# Downloading Java From Command Line (Optional)

In [None]:
# !sudo apt update
# !sudo apt install default-jre
# !sudo apt install default-jdk

# Imports

In [None]:
import pip
import json
import time

try:
    import psycopg2
except:
    pip.main(['install','psycopg2-binary'])
    import psycopg2

try:
    import pyspark
    from pyspark.sql import SparkSession
    from pyspark.context import SparkContext
except:
    pip.main(['install','pyspark'])
    import pyspark
    from pyspark.sql import SparkSession
    from pyspark.context import SparkContext

# Gets AWS credentials

In [None]:
credentials_file = open("./awscredentials.json")
aws_creds = json.load(credentials_file)

# Reset Pagerank Results

In [None]:
try:
    conn = psycopg2.connect(host=aws_creds["ENDPOINT"], port=aws_creds["PORT"],
                            database=aws_creds["DBNAME"], user=aws_creds["USR"],
                            password=aws_creds["password"])
    cur = conn.cursor()
    cur.execute("DROP TABLE IF EXISTS pagerank_results")
    cur.close()
    conn.commit()
    conn.close()
except Exception as e:
    print("Database connection failed due to {}".format(e))

# Define PageRank Queries

In [None]:
# Queries

cleaned_links_domain_query = '''
    WITH sinks AS (
        SELECT DISTINCT d1.dest AS sink
        FROM domains d1
        WHERE d1.dest NOT IN ( 
            SELECT DISTINCT d2.source
            FROM domains d2
        )
    ), back_edges AS (
        SELECT d.dest AS source, d.source AS dest
        FROM domains d JOIN sinks s ON d.dest = s.sink
    )
    SELECT b.source AS source, b.dest AS dest
    FROM back_edges b
        UNION
    SELECT d.source AS source, d.dest AS dest
    FROM domains d'''

out_weights_query = '''
    SELECT c.source AS source, 1.0 / COUNT(*) AS out_weight
    FROM cleaned_links_domain c
    GROUP BY c.source'''

initialize_ranks_query = '''
    SELECT DISTINCT(source) AS node, 1 AS rank
    FROM cleaned_links_domain'''

curr_iter_ranks_query = '''
    SELECT l.dest AS node, SUM(o.out_weight * p.rank) * 0.85 + 0.15 AS rank
    FROM cleaned_links_domain l JOIN out_weights o ON l.source = o.source 
            JOIN prev_iter_ranks p ON l.source = p.node
    GROUP BY l.dest'''

max_diff_query = '''
    SELECT MAX(ABS(p.rank - c.rank)) AS max_diff
    FROM prev_iter_ranks p JOIN curr_iter_ranks c ON p.node = c.node'''

id_normalization_query = '''
    WITH stats1 AS (
        SELECT AVG(rank) AS avgR, STD(rank) AS stdR
        FROM curr_iter_ranks
    ), stand AS (
        SELECT node AS domain, (rank - (SELECT avgR FROM stats1)) / (SELECT stdR FROM stats1) AS rank
        FROM curr_iter_ranks
    ), stats2 AS (
        SELECT MIN(rank) AS minR, MAX(rank) AS maxR
        FROM stand
    )
    SELECT domain, (rank - (SELECT minR FROM stats2)) / (SELECT maxR - minR FROM stats2) AS rank
    FROM stand'''

# Initialize Spark

In [None]:
jdbcUrl = "jdbc:postgresql://" + aws_creds["ENDPOINT"] + ":" + aws_creds["PORT"] + "/" + \
                    aws_creds["DBNAME"] + "?user=" + aws_creds["USR"] + "&password=" + aws_creds["password"]

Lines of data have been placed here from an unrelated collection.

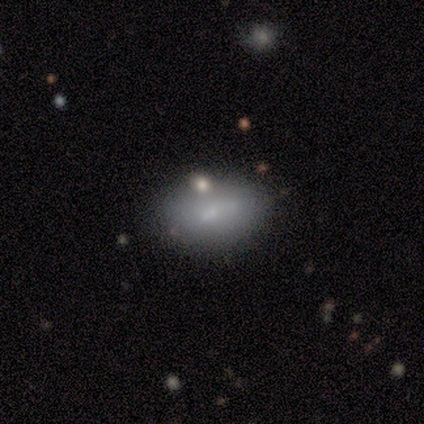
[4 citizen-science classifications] smooth 50%, featured or disk 25%, star or artifact 25%. Down the decision tree: how rounded — round (50%, tied with in between); merging — none (67%).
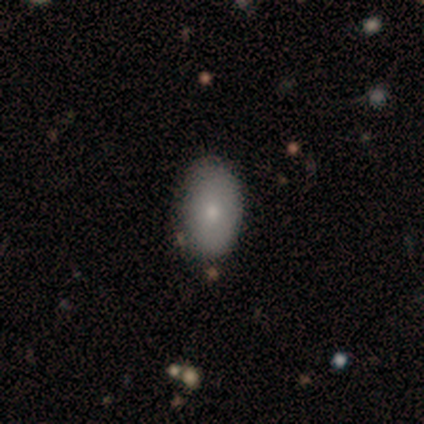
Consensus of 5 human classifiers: Smooth or featured?
  - smooth: 100% *
  - featured or disk: 0%
  - star or artifact: 0%
How rounded?
  - in between: 100% *
  - round: 0%
  - cigar-shaped: 0%
Merging?
  - none: 60% *
  - minor disturbance: 40%
  - major disturbance: 0%
  - merger: 0%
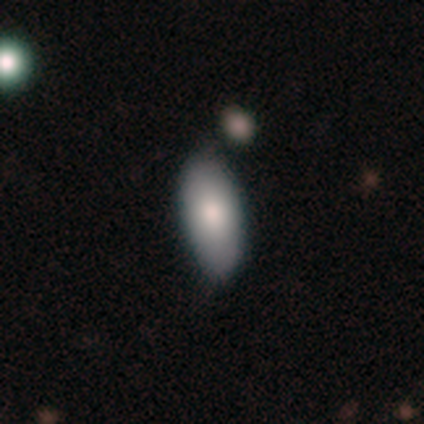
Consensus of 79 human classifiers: Smooth or featured? 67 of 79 (85%) said smooth. How rounded? 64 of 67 (96%) said in between. Merging? 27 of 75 (36%) said none.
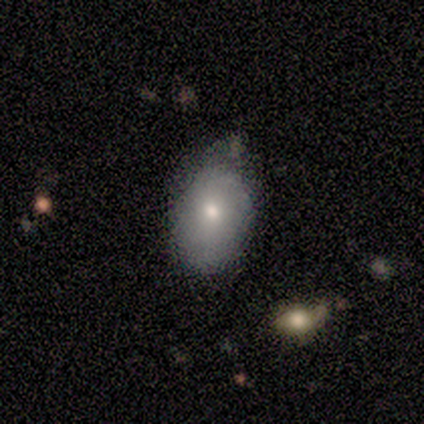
smooth 81%, featured or disk 11%, star or artifact 8%. Down the decision tree: how rounded — in between (97%); merging — none (61%).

spark = SparkSession.builder \
        .appName('PageRank') \
        .master('local[*]') \
        .config("spark.driver.extraClassPath", "postgresql-42.2.20.jar") \
        .config('spark.executor.memory','32G') \
        .config('spark.driver.memory','32G') \
        .getOrCreate()

# Actual PageRank

In [None]:
# Load data from RDS
cleaned_links_domain_sdf = spark.read.format("jdbc") \
        .option("url", jdbcUrl) \
        .option("driver", "org.postgresql.Driver") \
        .option("query", cleaned_links_domain_query) \
        .load()
cleaned_links_domain_sdf.createOrReplaceTempView("cleaned_links_domain")

out_weights_sdf = spark.sql(out_weights_query)
out_weights_sdf.createOrReplaceTempView("out_weights")

In [None]:
# Actual PageRank
prev_iter_ranks_sdf = spark.sql(initialize_ranks_query)
prev_iter_ranks_sdf.createOrReplaceTempView("prev_iter_ranks")

convergence = False
i = 0
while not convergence:
    curr_iter_ranks_sdf = spark.sql(curr_iter_ranks_query)
    curr_iter_ranks_sdf.createOrReplaceTempView("curr_iter_ranks")

    max_diff_sdf = spark.sql(max_diff_query)
    max_diff = max_diff_sdf.collect()[0].asDict()['max_diff']
    max_diff_sdf.unpersist()
    
    print("Iteration:", i, "| Max Diff:", max_diff)
    
    if max_diff < .1 or i == 100:
        convergence = True
        print("Convergence at iteration:", i)
        id_normalization_sdf = spark.sql(id_normalization_query)
        id_normalization_sdf.write.format("jdbc") \
                .option("url", jdbcUrl) \
                .option("driver", "org.postgresql.Driver") \
                .option("dbtable", "pagerank_results") \
                .save()
    else:
        spark.catalog.dropTempView("prev_iter_ranks")
        curr_iter_ranks_sdf.createOrReplaceTempView("prev_iter_ranks")
        curr_iter_ranks_sdf.unpersist()
        spark.catalog.dropTempView("curr_iter_ranks")
        i += 1